--- Exercise passage ---
Issue with Redundancy

Using V7.5.7
We have an application at a customer’s site that has redundancy enabled. After a power failure on May 11th, the customer complained that hourly logged transaction group data was now showing up twice at the top of each hour. PCs are protected by UPS, but the power outage was longer than the UPS backup time.
Since this is an out of town job, I had issued with their IT department getting my remote desktop connection re-established. Finally got online today and noticed that data logged at the top of the hour, plus around another 1minute 45 seconds later , another transaction was logged.
Eventually traced problem to the Backup was running and logging data to the database as well, eventhough the Master was running.
Checking the status on the master, only the master node was displayed, checking status on the backup only the backup node was displayed
I had to log onto the Backup and toggle its mode from Backup ->Independant → Backup in order to stop it from logging to the database and have the status of Master → Backup show up in Status.

--- Your objective ---
Transcribe the part of the redundancy forum post starting with "Issue with Redundancy" and going on through "Master was running.". The entries after this point are separate material with no connection to the redundancy forum post.

--- Records ---
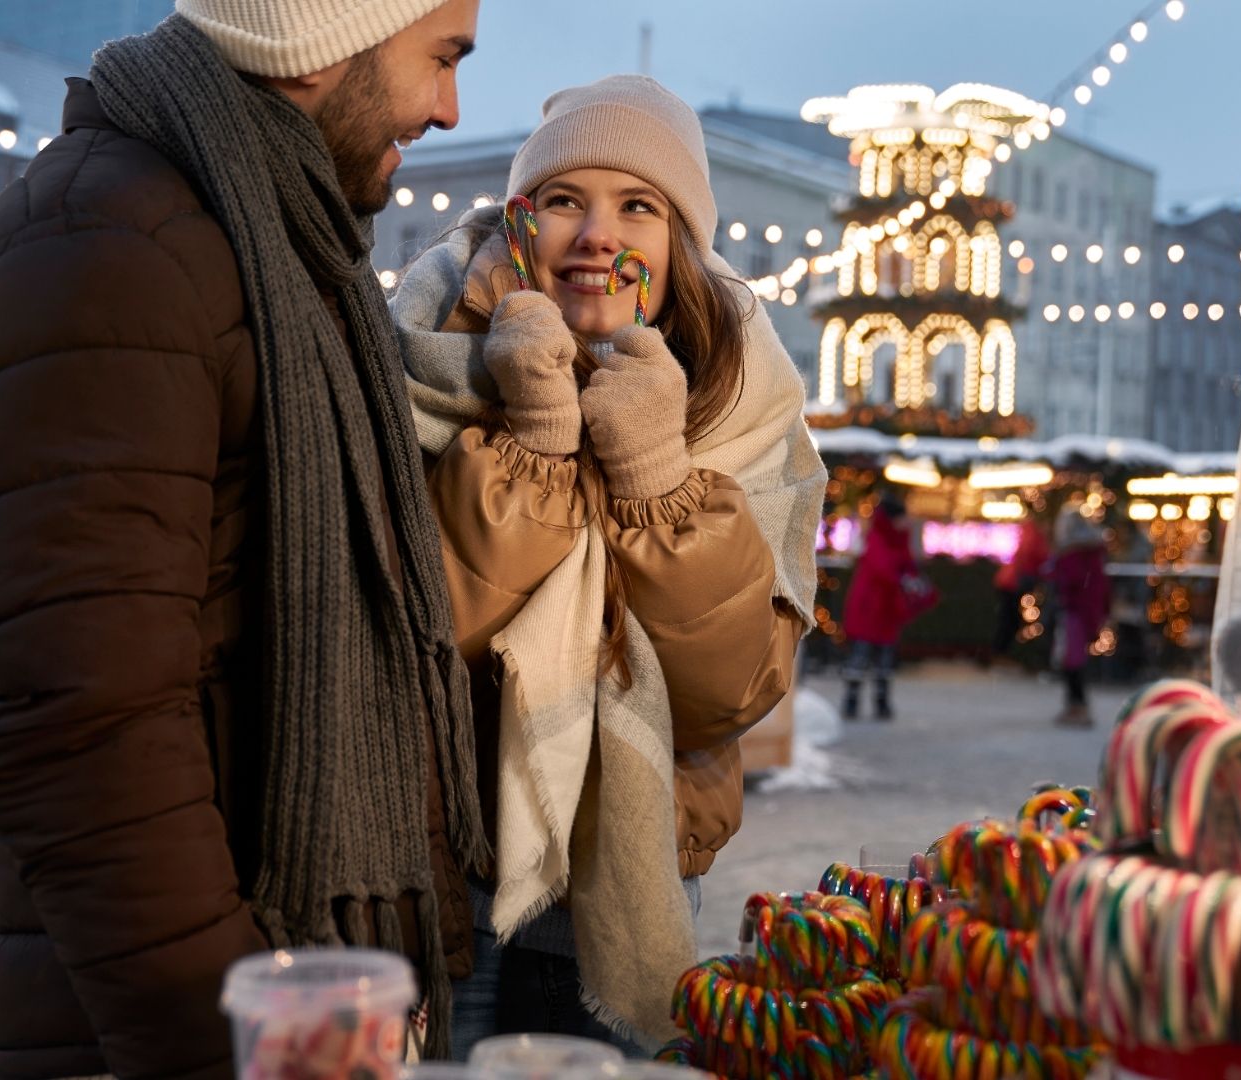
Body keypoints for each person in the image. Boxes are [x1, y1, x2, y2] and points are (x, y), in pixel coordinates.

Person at [0, 2, 486, 1075]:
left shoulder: (263, 241)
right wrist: (255, 1044)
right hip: (190, 1027)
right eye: (442, 57)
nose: (449, 109)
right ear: (325, 42)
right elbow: (81, 733)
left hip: (279, 995)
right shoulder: (101, 255)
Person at [390, 75, 826, 1052]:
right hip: (439, 876)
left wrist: (659, 479)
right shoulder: (418, 363)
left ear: (681, 244)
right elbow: (428, 625)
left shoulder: (747, 408)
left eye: (639, 206)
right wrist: (537, 437)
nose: (597, 233)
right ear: (517, 223)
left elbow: (729, 691)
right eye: (562, 201)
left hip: (622, 886)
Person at [839, 497, 932, 721]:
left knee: (884, 658)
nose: (906, 522)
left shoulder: (898, 538)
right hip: (869, 607)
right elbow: (883, 569)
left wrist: (912, 579)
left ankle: (881, 702)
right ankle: (852, 701)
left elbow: (904, 565)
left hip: (886, 609)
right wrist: (904, 579)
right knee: (860, 657)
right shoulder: (877, 537)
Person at [1047, 505, 1111, 727]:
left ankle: (1077, 706)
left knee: (1072, 660)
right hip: (1085, 611)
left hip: (1075, 611)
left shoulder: (1074, 554)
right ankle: (1076, 705)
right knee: (1073, 659)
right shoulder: (1091, 553)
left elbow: (1070, 581)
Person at [991, 514, 1048, 660]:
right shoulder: (1034, 534)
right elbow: (1035, 556)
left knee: (1009, 618)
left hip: (1010, 581)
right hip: (1015, 582)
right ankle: (1002, 653)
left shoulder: (1027, 531)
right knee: (1011, 619)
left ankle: (1001, 653)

--- Result below ---
Issue with Redundancy

Using V7.5.7
We have an application at a customer’s site that has redundancy enabled. After a power failure on May 11th, the customer complained that hourly logged transaction group data was now showing up twice at the top of each hour. PCs are protected by UPS, but the power outage was longer than the UPS backup time.
Since this is an out of town job, I had issued with their IT department getting my remote desktop connection re-established. Finally got online today and noticed that data logged at the top of the hour, plus around another 1minute 45 seconds later , another transaction was logged.
Eventually traced problem to the Backup was running and logging data to the database as well, eventhough the Master was running.